Electroacoustic spectroscopy
The size distribution of cellulose nanocrystals with 2.5 mmol/g was measured by acoustic attenuation spectroscopy and it was found that 99% of the particles were in the range 18–208 nm, as shown in Fig. 5 and Table 3. The size distribution of cellulose nanocrystals with 1.3 mmol/g, after separation of undissolved fiber fragments by centrifugation (5 min, 1000 RPM), ranged from 27–613 nm (Fig. 5, Table 3).
Table 3
Cumulative particles size of 1% CMF suspensions with 1.3 and 2.5 mmol/g carboxyl groups
cumulative % | 1 | 3 | 5 | 10 | 50 | 75 | 90 | 95 | 99 |
cumulative size (nm) | 1.3 mmol/g CMF | 27 | 36 | 42 | 54 | 126 | 200 | 295 | 384 | 613 |
2.5 mmol/g CMF | 18 | 23 | 26 | 31 | 60 | 86 | 117 | 144 | 208 |
Microspheres
S2 is considerably thicker than other layers of a tracheid cell wall and consists of a large number of very thin concentric lamellae. The thickness of individual lamella when very much swollen is about 1µm. Mechanical, chemical treatment or a combination of both, would disintegrate lamellae into long fibrils or bundles of fibrils (Hagglund 1951). Dolmetsch et. al (1944) have reported that a transverse splitting of lamellae would happen when acid treatment of fibers is followed by sodium hydroxide treatment. The thickness of transverse cleavage was reported 1–2 µm depending on the wood species and type of cell (Fig. 6). When the cleaved microfibrils disperse in a solution, elliptical and round particles are observed. The diameter of round particles of spruce was reported 0.6 µm (Dolmetsch et al. 1944; Hagglund 1951). Microspheres are micro-units into which the S2 microfibrils can be disassembled.

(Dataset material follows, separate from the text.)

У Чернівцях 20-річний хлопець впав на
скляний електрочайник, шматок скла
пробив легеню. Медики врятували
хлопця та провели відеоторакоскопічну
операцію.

In our study it was observed that etherification of spruce tracheid and dispersion in water similarly, splits the fibrils transversely and produces microspherical fragments (Fig. 4). Furthermore, microspheres of carboxylated cellulose contain bundles of nanorods that can be dispersed to cellulose nanocrystals by mechanical action and/or by mixing with a sodium hydroxide solution. The higher the carboxyl charge, the less shear force and/or sodium hydroxide is necessary for producing carboxylated CNC.